- What is a DOSS Attack?
- How can it be prevented?
- How often does this sort of thing happen?
- How do attackers get their hands on so much bandwidth?
- What can I do?
What is a DOSS Attack?
A distributed-denial-of-service (DDOS) attack occurs when a service provider is intentionally overwhelmed at the network layer by a large volume of requests. These requests might consist of normal traffic occurring at a massive scale, or it might take advantage of an inefficient code path in an application in order to overwhelm the destination faster and more efficiently. Unlike say, a ransomware attack, where there is a clear financial motive for a bad actor, DDOS attacks are not so clear cut. While sometimes they can be politically motivated, or acts of aggression by a nation state, often they occur for no reason other than the joy of creating chaos.
How can it be prevented?
If you are affected by a DDOS attack, your only options are to ride it out, or to make your service available behind a company with a fatter pipe than your attacker. Cloudflare for example is a big player in this space, with a tremendous number of links across various physical locations. While at first glance it might seem like something such as FAIL2BAN or strategic firewall rules might help, unfortunately this is not the case. In order to make a decision regarding the traffic, your firewall must process that traffic! Worse, until the traffic can be inspected, your firewall cannot distinguish between legitimate and illegitimate traffic. As soon as an attacker has enough bandwidth to throw at you to overwhelm your edge router’s line speeds, you’re sunk – this is why only an upstream provider can prevent a DDOS attack of sufficient scale.
How often does this sort of thing happen?
Unfortunately, DDOS attackers are extremely common. In October of 2016 (the same year it was acquired by Oracle) Dyn, a large DNS provider fell victim to a DDOS attack of massive scale. At the time, Brian Krebs of “Krebs on security” gave a phenomenal real-time recounting of the attack as it happened, detailing the ripples of its impact. Ultimately, even the likes of Twitter, Spotify, and Reddit were not immune since something somewhere in their supply chain relied upon Dyn.
In February 2018, Github was targeted in an attack sustaining a mind-blowing 1300 GBPS. How was this kind of packet rate achieved? Memcached, a popular in-memory caching layer used far and wide on the public internet, was susceptible to what’s known as an “amplification” attack. In an amplification attack, a relatively small number of requests to a system results in a relatively large number of requests to a different system chosen by the attacker’s initial request. (Perhaps the best known example of an amplification attack is DNS amplification, as DNS requests under a certain size rely on UDP traffic which does not require anything like TCP’s three-way handshake in order to initiate a connection.)

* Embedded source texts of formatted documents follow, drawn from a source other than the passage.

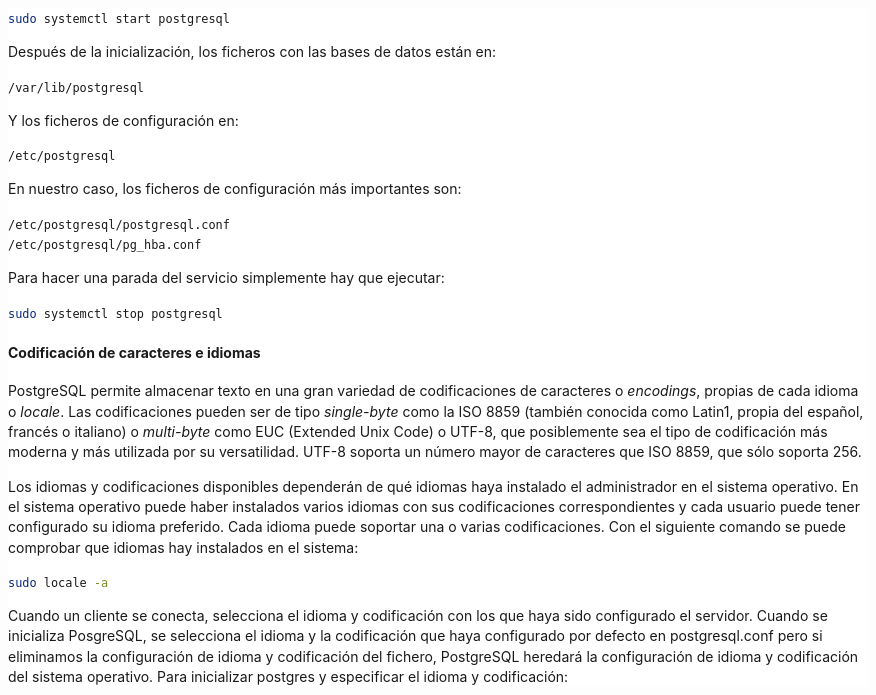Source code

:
```bash
sudo systemctl start postgresql
```

Después de la inicialización, los ficheros con las bases de datos están
en:

```bash
/var/lib/postgresql
```

Y los ficheros de configuración en:

```bash
/etc/postgresql
```

En nuestro caso, los ficheros de configuración más importantes son:

```bash
/etc/postgresql/postgresql.conf
/etc/postgresql/pg_hba.conf
```

Para hacer una parada del servicio simplemente hay que ejecutar:

```bash
sudo systemctl stop postgresql
```

#### Codificación de caracteres e idiomas <a name="codificacion"></a>

PostgreSQL permite almacenar texto en una gran variedad de
codificaciones de caracteres o *encodings*, propias de cada idioma o
*locale*. Las codificaciones pueden ser de tipo *single-byte* como la
ISO 8859 (también conocida como Latin1, propia del español, francés o
italiano) o *multi-byte* como EUC (Extended Unix Code) o UTF-8, que
posiblemente sea el tipo de codificación más moderna y más utilizada por
su versatilidad. UTF-8 soporta un número mayor de caracteres que ISO
8859, que sólo soporta 256.

Los idiomas y codificaciones disponibles dependerán de qué idiomas haya
instalado el administrador en el sistema operativo. En el sistema
operativo puede haber instalados varios idiomas con sus codificaciones
correspondientes y cada usuario puede tener configurado su idioma
preferido. Cada idioma puede soportar una o varias codificaciones. Con
el siguiente comando se puede comprobar que idiomas hay instalados en el
sistema:

```bash
sudo locale -a
```

Cuando un cliente se conecta, selecciona el idioma y codificación con
los que haya sido configurado el servidor. Cuando se inicializa
PosgreSQL, se selecciona el idioma y la codificación que haya
configurado por defecto en postgresql.conf pero si eliminamos la
configuración de idioma y codificación del fichero, PostgreSQL heredará
la configuración de idioma y codificación del sistema operativo. Para
inicializar postgres y especificar el idioma y codificación:
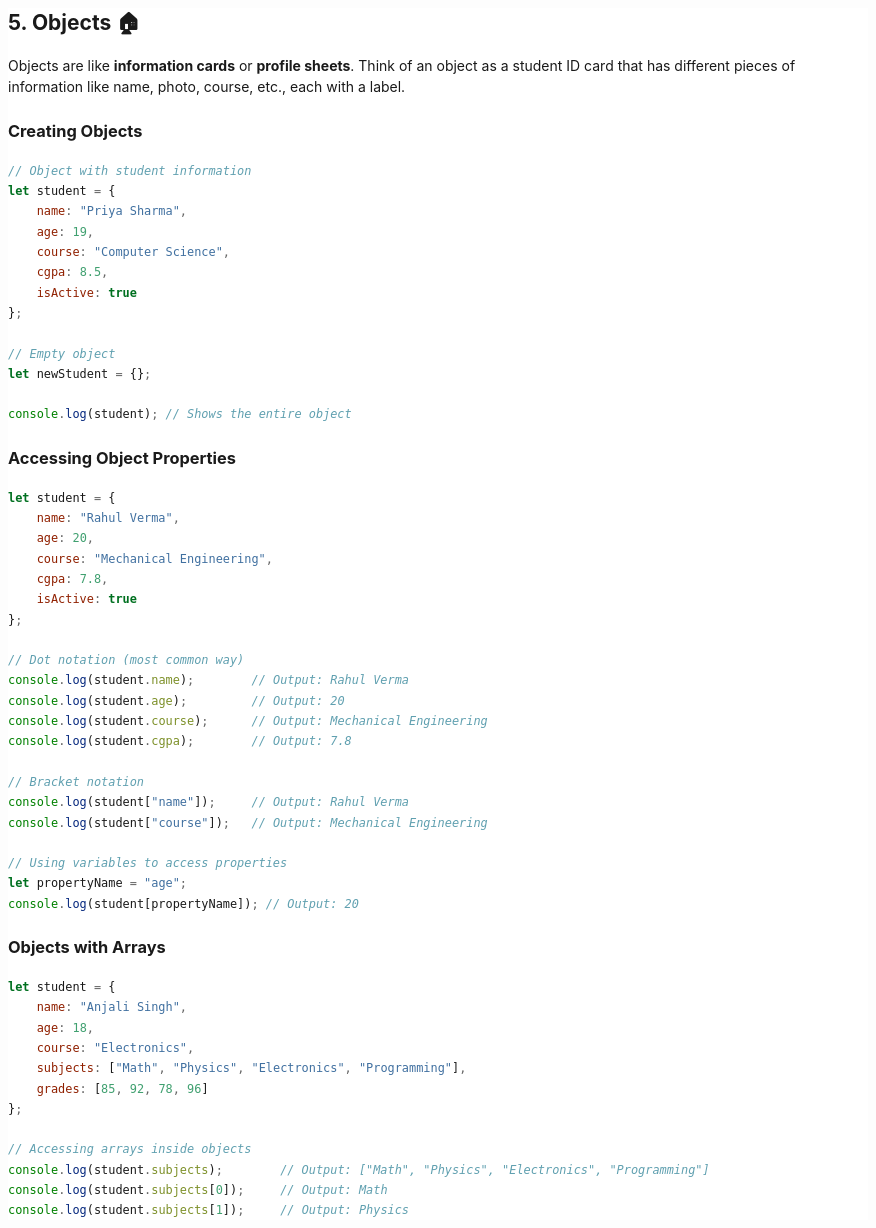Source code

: ## 5. Objects 🏠

Objects are like **information cards** or **profile sheets**. Think of an object as a student ID card that has different pieces of information like name, photo, course, etc., each with a label.

### Creating Objects

```javascript
// Object with student information
let student = {
    name: "Priya Sharma",
    age: 19,
    course: "Computer Science",
    cgpa: 8.5,
    isActive: true
};

// Empty object
let newStudent = {};

console.log(student); // Shows the entire object
```

### Accessing Object Properties

```javascript
let student = {
    name: "Rahul Verma",
    age: 20,
    course: "Mechanical Engineering",
    cgpa: 7.8,
    isActive: true
};

// Dot notation (most common way)
console.log(student.name);        // Output: Rahul Verma
console.log(student.age);         // Output: 20
console.log(student.course);      // Output: Mechanical Engineering
console.log(student.cgpa);        // Output: 7.8

// Bracket notation
console.log(student["name"]);     // Output: Rahul Verma
console.log(student["course"]);   // Output: Mechanical Engineering

// Using variables to access properties
let propertyName = "age";
console.log(student[propertyName]); // Output: 20
```

### Objects with Arrays

```javascript
let student = {
    name: "Anjali Singh",
    age: 18,
    course: "Electronics",
    subjects: ["Math", "Physics", "Electronics", "Programming"],
    grades: [85, 92, 78, 96]
};

// Accessing arrays inside objects
console.log(student.subjects);        // Output: ["Math", "Physics", "Electronics", "Programming"]
console.log(student.subjects[0]);     // Output: Math
console.log(student.subjects[1]);     // Output: Physics
```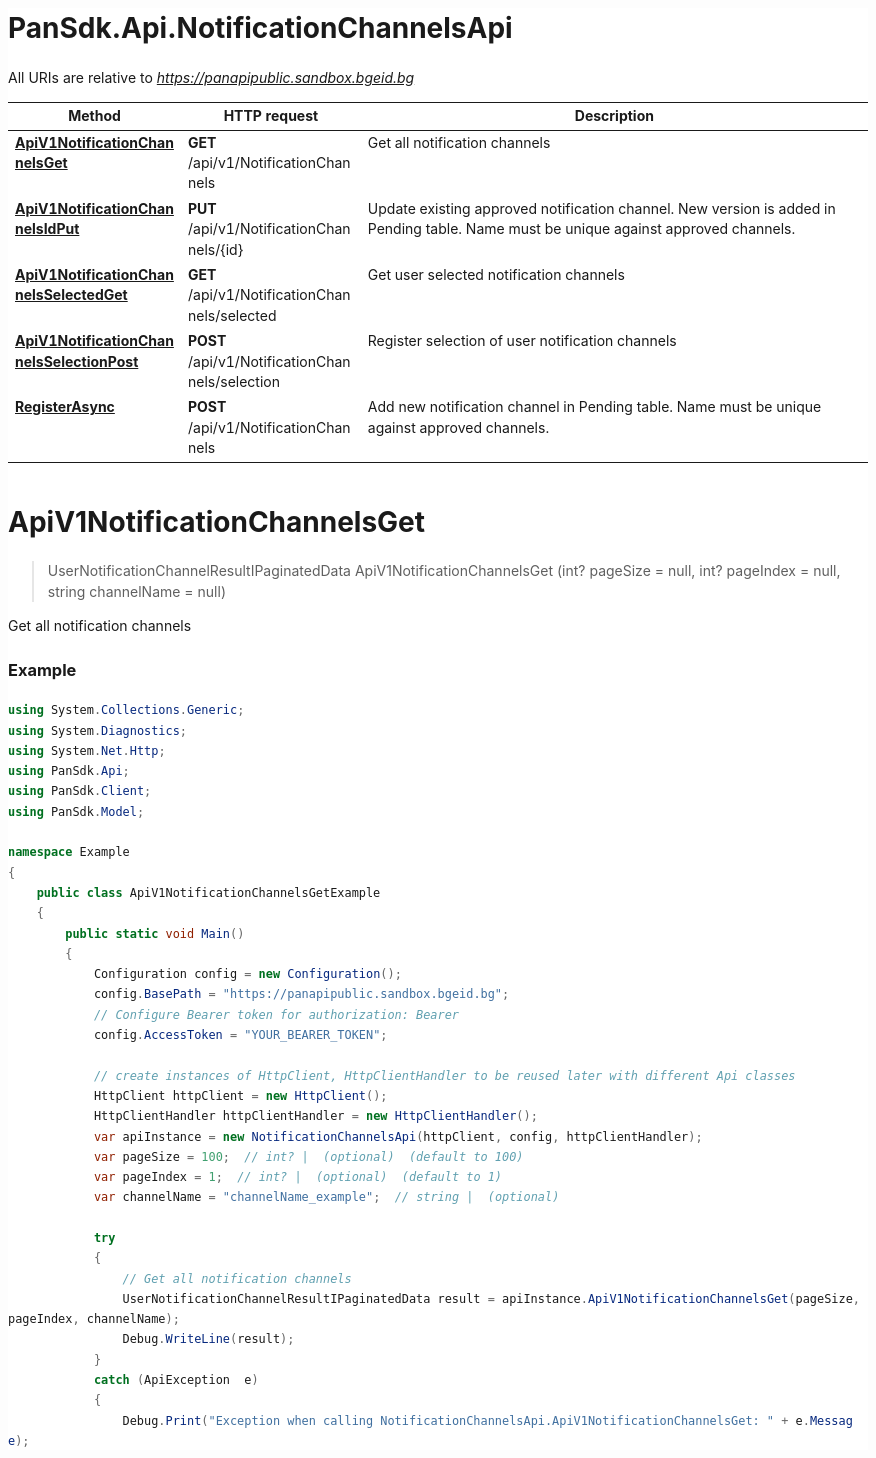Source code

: # PanSdk.Api.NotificationChannelsApi

All URIs are relative to *https://panapipublic.sandbox.bgeid.bg*

| Method | HTTP request | Description |
|--------|--------------|-------------|
| [**ApiV1NotificationChannelsGet**](NotificationChannelsApi.md#apiv1notificationchannelsget) | **GET** /api/v1/NotificationChannels | Get all notification channels |
| [**ApiV1NotificationChannelsIdPut**](NotificationChannelsApi.md#apiv1notificationchannelsidput) | **PUT** /api/v1/NotificationChannels/{id} | Update existing approved notification channel.   New version is added in Pending table. Name must be unique against approved channels. |
| [**ApiV1NotificationChannelsSelectedGet**](NotificationChannelsApi.md#apiv1notificationchannelsselectedget) | **GET** /api/v1/NotificationChannels/selected | Get user selected notification channels |
| [**ApiV1NotificationChannelsSelectionPost**](NotificationChannelsApi.md#apiv1notificationchannelsselectionpost) | **POST** /api/v1/NotificationChannels/selection | Register selection of user notification channels |
| [**RegisterAsync**](NotificationChannelsApi.md#registerasync) | **POST** /api/v1/NotificationChannels | Add new notification channel in Pending table. Name must be unique against approved channels. |

<a id="apiv1notificationchannelsget"></a>
# **ApiV1NotificationChannelsGet**
> UserNotificationChannelResultIPaginatedData ApiV1NotificationChannelsGet (int? pageSize = null, int? pageIndex = null, string channelName = null)

Get all notification channels

### Example
```csharp
using System.Collections.Generic;
using System.Diagnostics;
using System.Net.Http;
using PanSdk.Api;
using PanSdk.Client;
using PanSdk.Model;

namespace Example
{
    public class ApiV1NotificationChannelsGetExample
    {
        public static void Main()
        {
            Configuration config = new Configuration();
            config.BasePath = "https://panapipublic.sandbox.bgeid.bg";
            // Configure Bearer token for authorization: Bearer
            config.AccessToken = "YOUR_BEARER_TOKEN";

            // create instances of HttpClient, HttpClientHandler to be reused later with different Api classes
            HttpClient httpClient = new HttpClient();
            HttpClientHandler httpClientHandler = new HttpClientHandler();
            var apiInstance = new NotificationChannelsApi(httpClient, config, httpClientHandler);
            var pageSize = 100;  // int? |  (optional)  (default to 100)
            var pageIndex = 1;  // int? |  (optional)  (default to 1)
            var channelName = "channelName_example";  // string |  (optional) 

            try
            {
                // Get all notification channels
                UserNotificationChannelResultIPaginatedData result = apiInstance.ApiV1NotificationChannelsGet(pageSize, pageIndex, channelName);
                Debug.WriteLine(result);
            }
            catch (ApiException  e)
            {
                Debug.Print("Exception when calling NotificationChannelsApi.ApiV1NotificationChannelsGet: " + e.Message);
```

In February of 2020, a DDOS attacker brought everything relying on AWS to its knees. This too was the product of a service vulnerable to a an amplification attack, in this case a variant of LDAP (Lightweight Directory Access Protocol – used to store directory information). Traffic sent to vulnerable LDAP servers exposed to the public internet were tricked into sending up to 60 times as much traffic as they received. At its peak, Amazon saw 2300 GBPS of sustained traffic, almost twice that of the similar Github attack two years prior!
How do attackers get their hands on so much bandwidth?
While the specifics vary, almost 100% of the time these sorts of attacks are preventable by good security practices. In the case of both the AWS attack and the Github attack, patches for Memcached and CLDAP were already available! Additionally, there is exactly zero reason to expose your Memcached servers directly to clients (they exist for the direct benefit of your other servers).
It is not only businesses making irresponsible decisions however. The advent of IOT (internet of things) devices has been perhaps the most devastating development in the history of DDOS attacks to date. These devices are quick to market, and patches are rarely if ever released. They are often open to the internet by their very design, or by whims of consumers who want to turn their lights on from the office, but don’t understand the implications of opening up ports on their router. Attackers can sit back and gather data on IOT devices that are known to be vulnerable and open to the internet. These devices unfortunately are the perfect jumpbox to initiate DDOS attacks. While the device might be small in size and low in computing power, most of them have 1 GBPS NICs which can take full advantage of the bandwidth available to the user! Couple this with an amplification strategy, and we can only expect this problem to get worse over time.
What can I do?
Unfortunately, in the grand scheme of things not much. It is extremely important as an individual to practice good IT security. Any services should only be exposed to the public internet as a last resort. (Authenticated reverse proxies are good, and VPNs are better). If a service MUST be exposed to the internet, it should be frequently updated. Personally, for any services I am responsible for either at home or at my employer, I religiously check CVE notifications on cve.mitre.org.